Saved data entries
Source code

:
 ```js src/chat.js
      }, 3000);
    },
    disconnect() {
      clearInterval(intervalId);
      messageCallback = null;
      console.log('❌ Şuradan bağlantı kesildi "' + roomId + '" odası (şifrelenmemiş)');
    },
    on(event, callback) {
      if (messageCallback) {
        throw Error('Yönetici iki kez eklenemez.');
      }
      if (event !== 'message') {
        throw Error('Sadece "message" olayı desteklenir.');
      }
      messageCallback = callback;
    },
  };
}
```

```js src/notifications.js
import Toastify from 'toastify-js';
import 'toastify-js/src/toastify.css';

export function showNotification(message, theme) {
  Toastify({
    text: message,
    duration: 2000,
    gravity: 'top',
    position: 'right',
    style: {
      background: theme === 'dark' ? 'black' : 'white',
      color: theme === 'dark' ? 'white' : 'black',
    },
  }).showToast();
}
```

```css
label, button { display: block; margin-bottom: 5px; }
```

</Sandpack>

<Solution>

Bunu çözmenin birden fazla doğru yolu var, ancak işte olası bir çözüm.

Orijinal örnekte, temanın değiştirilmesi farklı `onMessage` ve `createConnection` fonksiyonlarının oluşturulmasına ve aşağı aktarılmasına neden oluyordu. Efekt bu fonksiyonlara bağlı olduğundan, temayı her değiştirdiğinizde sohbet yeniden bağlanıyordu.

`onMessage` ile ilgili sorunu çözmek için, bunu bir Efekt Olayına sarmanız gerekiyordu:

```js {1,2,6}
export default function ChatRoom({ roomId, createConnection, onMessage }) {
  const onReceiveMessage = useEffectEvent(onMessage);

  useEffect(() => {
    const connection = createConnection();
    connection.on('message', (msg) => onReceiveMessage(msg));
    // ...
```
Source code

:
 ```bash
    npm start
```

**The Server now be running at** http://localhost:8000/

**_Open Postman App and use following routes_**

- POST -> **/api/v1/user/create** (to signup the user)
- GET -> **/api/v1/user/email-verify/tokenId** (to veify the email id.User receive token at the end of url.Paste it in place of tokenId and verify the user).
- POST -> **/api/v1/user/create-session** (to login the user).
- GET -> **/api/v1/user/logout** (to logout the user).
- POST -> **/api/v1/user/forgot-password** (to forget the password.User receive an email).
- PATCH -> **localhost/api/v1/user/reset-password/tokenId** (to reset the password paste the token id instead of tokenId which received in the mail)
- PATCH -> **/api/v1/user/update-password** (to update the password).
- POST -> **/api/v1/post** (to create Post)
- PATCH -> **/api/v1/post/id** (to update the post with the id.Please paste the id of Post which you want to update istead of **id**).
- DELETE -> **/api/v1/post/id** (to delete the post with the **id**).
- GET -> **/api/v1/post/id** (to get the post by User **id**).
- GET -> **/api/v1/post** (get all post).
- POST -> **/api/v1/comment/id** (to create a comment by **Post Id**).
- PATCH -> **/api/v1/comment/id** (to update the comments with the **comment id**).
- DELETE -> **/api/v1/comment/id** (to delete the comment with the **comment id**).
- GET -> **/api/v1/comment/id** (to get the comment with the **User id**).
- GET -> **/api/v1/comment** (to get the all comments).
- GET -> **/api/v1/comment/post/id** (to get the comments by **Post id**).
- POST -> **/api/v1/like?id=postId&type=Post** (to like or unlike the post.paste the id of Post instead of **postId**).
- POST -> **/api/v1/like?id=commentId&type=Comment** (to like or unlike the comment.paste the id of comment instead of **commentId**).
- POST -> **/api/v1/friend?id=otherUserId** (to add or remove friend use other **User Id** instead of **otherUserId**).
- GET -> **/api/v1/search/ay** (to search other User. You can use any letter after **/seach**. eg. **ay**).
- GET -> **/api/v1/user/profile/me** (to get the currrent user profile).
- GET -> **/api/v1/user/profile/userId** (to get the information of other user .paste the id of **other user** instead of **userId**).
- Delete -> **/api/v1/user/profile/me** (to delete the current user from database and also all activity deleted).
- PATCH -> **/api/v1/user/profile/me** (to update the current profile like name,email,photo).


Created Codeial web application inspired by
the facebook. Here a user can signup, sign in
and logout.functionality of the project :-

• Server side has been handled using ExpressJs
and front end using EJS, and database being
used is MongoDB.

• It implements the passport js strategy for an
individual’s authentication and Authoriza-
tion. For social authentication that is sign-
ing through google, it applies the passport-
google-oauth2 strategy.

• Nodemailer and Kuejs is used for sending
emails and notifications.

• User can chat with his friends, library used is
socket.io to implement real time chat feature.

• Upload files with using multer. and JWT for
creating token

Problem details: Find the line with "- GET -> **/api/v1/comment**" in the entries above. Retype it and each line after it, exactly, through the line with "- POST -> **/api/v1/like?id=commentId&type=Comment**", and stop there.

Written solution:
- GET -> **/api/v1/comment** (to get the all comments).
- GET -> **/api/v1/comment/post/id** (to get the comments by **Post id**).
- POST -> **/api/v1/like?id=postId&type=Post** (to like or unlike the post.paste the id of Post instead of **postId**).
- POST -> **/api/v1/like?id=commentId&type=Comment** (to like or unlike the comment.paste the id of comment instead of **commentId**).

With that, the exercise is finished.